CHAPTER 7The Great Depression: FROM ROARING TWENTIES TO YAWNING THIRTIES
Optimism built on optimism to drive prices up. Then came the crash and the eventual discovery of the severe mental and moral deficiencies of those once thought endowed with genius and their consignment, at best, to oblivion, but, more grimly, to public obloquy, jail, or suicide.
—John Kenneth Galbraith
The Great Depression began in October 1929 with the U.S. stock market crash and quickly became a severe worldwide economic contraction.1 Before the Great Crash, however, a significant boom and bust sequence took place in Florida, one that revealed the speculative tendencies of the time. In this chapter, we'll discuss the Florida land boom that took place during the mid-1920s and the rapid ascent of the stock market in the late 1920s before evaluating the events via the five lenses presented in Part I of the book.

Information supplied:
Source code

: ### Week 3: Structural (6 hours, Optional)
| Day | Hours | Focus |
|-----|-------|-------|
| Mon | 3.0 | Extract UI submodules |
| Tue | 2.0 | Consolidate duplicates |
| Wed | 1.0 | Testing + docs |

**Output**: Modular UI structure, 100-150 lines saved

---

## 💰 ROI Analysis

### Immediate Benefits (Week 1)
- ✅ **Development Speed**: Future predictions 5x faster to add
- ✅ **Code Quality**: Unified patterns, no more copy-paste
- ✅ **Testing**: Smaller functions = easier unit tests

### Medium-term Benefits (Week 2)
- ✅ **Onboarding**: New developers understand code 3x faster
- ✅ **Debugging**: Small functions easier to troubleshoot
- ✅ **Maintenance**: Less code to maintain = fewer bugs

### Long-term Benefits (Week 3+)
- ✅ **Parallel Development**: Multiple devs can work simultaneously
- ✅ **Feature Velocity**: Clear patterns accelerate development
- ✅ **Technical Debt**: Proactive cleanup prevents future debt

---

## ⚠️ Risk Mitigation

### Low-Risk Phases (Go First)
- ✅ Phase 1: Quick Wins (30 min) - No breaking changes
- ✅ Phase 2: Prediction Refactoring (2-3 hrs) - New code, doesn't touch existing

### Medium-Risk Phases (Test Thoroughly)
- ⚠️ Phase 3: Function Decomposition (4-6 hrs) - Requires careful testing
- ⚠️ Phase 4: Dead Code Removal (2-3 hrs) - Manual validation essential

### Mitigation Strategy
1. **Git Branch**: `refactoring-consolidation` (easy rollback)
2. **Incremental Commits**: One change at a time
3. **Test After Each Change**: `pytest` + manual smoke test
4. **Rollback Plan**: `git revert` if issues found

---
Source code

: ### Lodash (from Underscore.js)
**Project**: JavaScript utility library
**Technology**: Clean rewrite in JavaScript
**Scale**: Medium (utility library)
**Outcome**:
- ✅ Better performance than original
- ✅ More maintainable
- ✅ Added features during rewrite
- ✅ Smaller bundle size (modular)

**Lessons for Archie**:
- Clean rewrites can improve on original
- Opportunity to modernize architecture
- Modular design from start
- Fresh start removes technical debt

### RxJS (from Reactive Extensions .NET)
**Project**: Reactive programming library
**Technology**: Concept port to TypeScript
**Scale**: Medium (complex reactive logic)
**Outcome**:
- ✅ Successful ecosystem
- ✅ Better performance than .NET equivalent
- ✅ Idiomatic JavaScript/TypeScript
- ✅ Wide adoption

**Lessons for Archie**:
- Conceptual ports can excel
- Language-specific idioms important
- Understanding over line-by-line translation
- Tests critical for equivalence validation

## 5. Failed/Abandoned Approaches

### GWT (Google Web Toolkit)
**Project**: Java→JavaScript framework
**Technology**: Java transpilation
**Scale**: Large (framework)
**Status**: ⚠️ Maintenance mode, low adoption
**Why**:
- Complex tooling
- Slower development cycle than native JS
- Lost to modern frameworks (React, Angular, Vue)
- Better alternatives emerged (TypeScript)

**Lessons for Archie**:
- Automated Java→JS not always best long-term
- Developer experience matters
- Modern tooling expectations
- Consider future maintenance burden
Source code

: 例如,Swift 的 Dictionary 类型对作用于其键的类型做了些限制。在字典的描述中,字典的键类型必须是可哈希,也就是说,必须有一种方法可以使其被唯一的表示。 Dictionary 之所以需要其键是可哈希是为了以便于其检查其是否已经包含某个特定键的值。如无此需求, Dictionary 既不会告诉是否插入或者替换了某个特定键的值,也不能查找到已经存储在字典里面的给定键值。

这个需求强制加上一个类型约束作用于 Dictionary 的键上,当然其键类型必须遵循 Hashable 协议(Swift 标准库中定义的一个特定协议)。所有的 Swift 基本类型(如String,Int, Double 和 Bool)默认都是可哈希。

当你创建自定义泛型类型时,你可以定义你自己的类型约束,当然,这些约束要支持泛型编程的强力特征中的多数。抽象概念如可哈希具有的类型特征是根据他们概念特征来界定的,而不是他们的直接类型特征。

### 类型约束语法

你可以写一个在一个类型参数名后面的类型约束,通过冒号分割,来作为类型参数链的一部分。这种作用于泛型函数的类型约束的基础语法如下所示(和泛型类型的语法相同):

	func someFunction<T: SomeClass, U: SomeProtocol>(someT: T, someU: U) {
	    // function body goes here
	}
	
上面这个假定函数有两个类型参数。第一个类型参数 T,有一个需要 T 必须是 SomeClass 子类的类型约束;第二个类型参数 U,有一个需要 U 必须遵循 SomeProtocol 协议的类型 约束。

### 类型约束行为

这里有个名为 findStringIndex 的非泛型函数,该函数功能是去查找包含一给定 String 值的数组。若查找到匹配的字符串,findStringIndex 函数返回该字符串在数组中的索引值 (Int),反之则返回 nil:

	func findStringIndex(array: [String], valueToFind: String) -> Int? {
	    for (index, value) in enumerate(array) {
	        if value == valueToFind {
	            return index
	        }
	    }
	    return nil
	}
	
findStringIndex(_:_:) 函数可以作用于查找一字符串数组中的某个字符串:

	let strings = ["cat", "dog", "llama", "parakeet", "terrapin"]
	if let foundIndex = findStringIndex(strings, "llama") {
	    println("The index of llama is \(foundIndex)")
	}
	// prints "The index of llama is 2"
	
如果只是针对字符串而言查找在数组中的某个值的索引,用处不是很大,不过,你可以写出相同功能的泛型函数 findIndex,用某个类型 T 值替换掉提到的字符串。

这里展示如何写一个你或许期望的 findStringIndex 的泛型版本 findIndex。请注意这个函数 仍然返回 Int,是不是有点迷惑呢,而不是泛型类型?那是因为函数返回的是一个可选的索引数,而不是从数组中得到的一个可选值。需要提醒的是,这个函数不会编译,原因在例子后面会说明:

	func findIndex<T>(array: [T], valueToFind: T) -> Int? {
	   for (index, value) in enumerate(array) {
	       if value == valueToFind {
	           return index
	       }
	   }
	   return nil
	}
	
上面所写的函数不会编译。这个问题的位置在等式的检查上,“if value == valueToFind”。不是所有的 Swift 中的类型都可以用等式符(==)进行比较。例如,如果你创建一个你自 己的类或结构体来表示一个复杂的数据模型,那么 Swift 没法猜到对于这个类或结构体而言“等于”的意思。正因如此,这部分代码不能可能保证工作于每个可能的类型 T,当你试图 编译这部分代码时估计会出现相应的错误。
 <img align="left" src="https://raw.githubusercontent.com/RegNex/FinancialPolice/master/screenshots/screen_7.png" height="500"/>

Exercise prompt: Rewrite everything from "CHAPTER 7The Great" down to "jail, or suicide." in the Great Depression chapter opening, replacing "genius" with "brilliance".

Task result:
CHAPTER 7The Great Depression: FROM ROARING TWENTIES TO YAWNING THIRTIES
Optimism built on optimism to drive prices up. Then came the crash and the eventual discovery of the severe mental and moral deficiencies of those once thought endowed with brilliance and their consignment, at best, to oblivion, but, more grimly, to public obloquy, jail, or suicide.